Last week I attended the World Domination Summit in Portland, OR. Despite what you may think from the title, this was a gathering of creative folks and people living their lives along a slightly different track. For four days, I was amongst “my people.”
When people asked, “What do you do?” I could tell them that I’m a freelance writer, that I run a website for women without children, and that when I grow up I want to be a fiction author, and no one went cross-eyed and looked at me as if I was some kind of loser. They got me.
In a crowd of 3,000 people, I think perhaps two asked me if I had children and both understood and respected the fact that I didn’t. I even had an in-depth conversation with a woman who had a biological daughter and was now trying to navigate the world of adoption and learning first-hand that it’s not the quick-fix so many believe it to be. These people got me, too.
So many of the speakers addressed the topic of community. Jonathan Fields included “find your tribe” in his Good Life Project creed; Steve Schalchlin talked about living in what he calls the “bonus round” and brought the entire audience to tears with his story of his friends’ love literally kept him alive. When he sang, “We should all be connected to each other,” I got it. In fact one of the main themes of the summit was “community” and the importance of being among people who understand you was never clearer to me.

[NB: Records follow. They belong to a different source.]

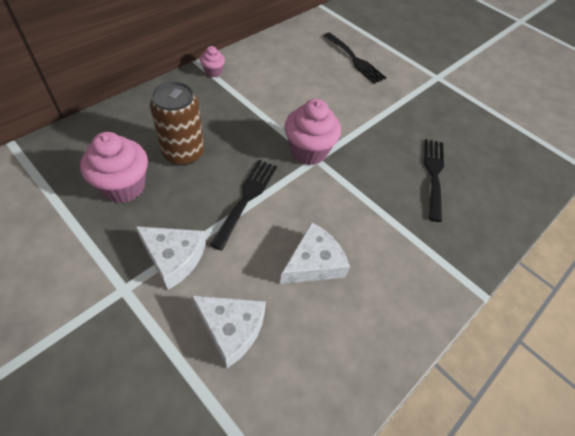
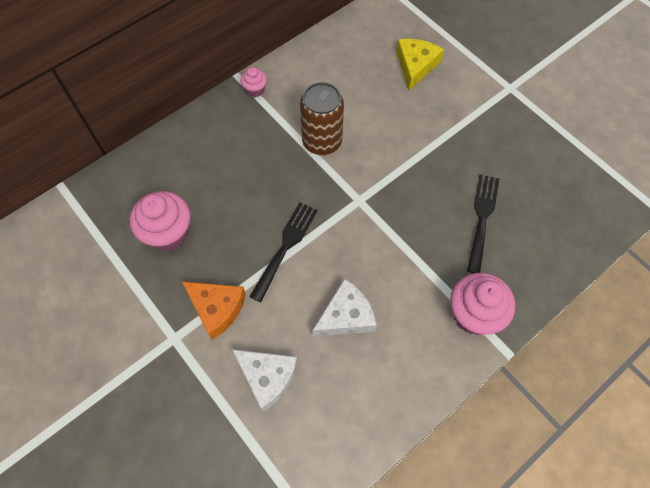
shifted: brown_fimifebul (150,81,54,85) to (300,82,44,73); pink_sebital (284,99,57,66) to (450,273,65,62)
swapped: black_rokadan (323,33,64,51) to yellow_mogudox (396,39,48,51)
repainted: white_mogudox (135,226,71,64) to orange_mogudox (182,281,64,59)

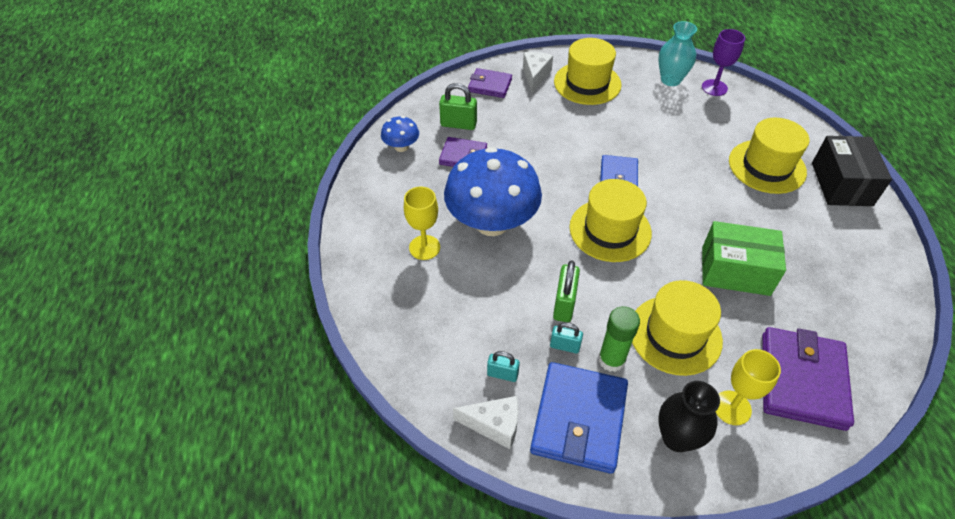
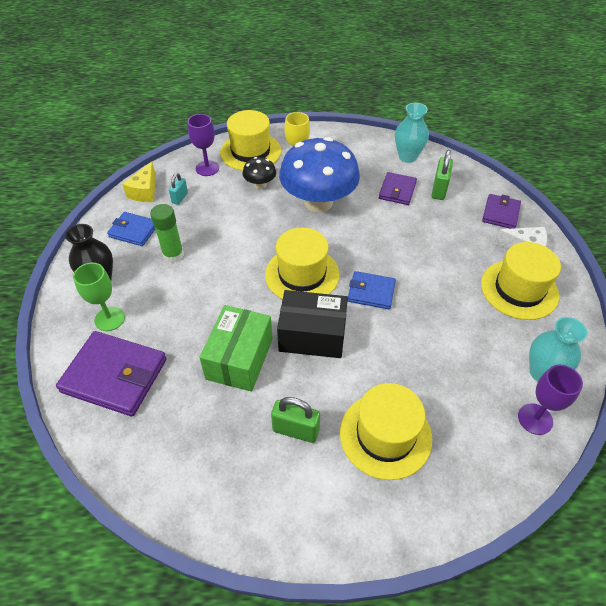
gone: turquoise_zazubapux (550,322,33,32)
new: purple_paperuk (188,114,31,62); black_detunanux (243,157,33,32)
shifted: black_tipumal (812,136,80,70) to (277,290,71,68); green_zazubapux (553,260,27,62) to (271,397,49,46); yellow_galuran (632,280,91,96) to (220,110,61,61)
swapped: blue_detunanux (381,116,38,36) to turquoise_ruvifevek (395,103,34,60)
repainted: yellow_paperuk (715,349,66,76) to green_paperuk (73,263,52,68); white_mogudox (453,396,65,53) to yellow_mogudox (122,161,34,41)
scaled: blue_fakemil (530,362,98,112) = (107,212,48,34) x0.58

After the summit end, I went home via the Portland airport. It was full of families returning home from a long holiday weekend, and never have I felt more like an alien crash-landing on a strange and hostile planet. I wasn’t among my people any more.
But the next day I sat down to write this blog post and I realized that I do get to be among my people, around people who understand me. And those people are you. Here on this blog is one of the few places I can talk about it’s like to live without children, to get blank stares of misunderstanding from people who don’t get it, and to feel as if I don’t belong. Here I am among my tribe and today, I appreciate my tribe more than ever.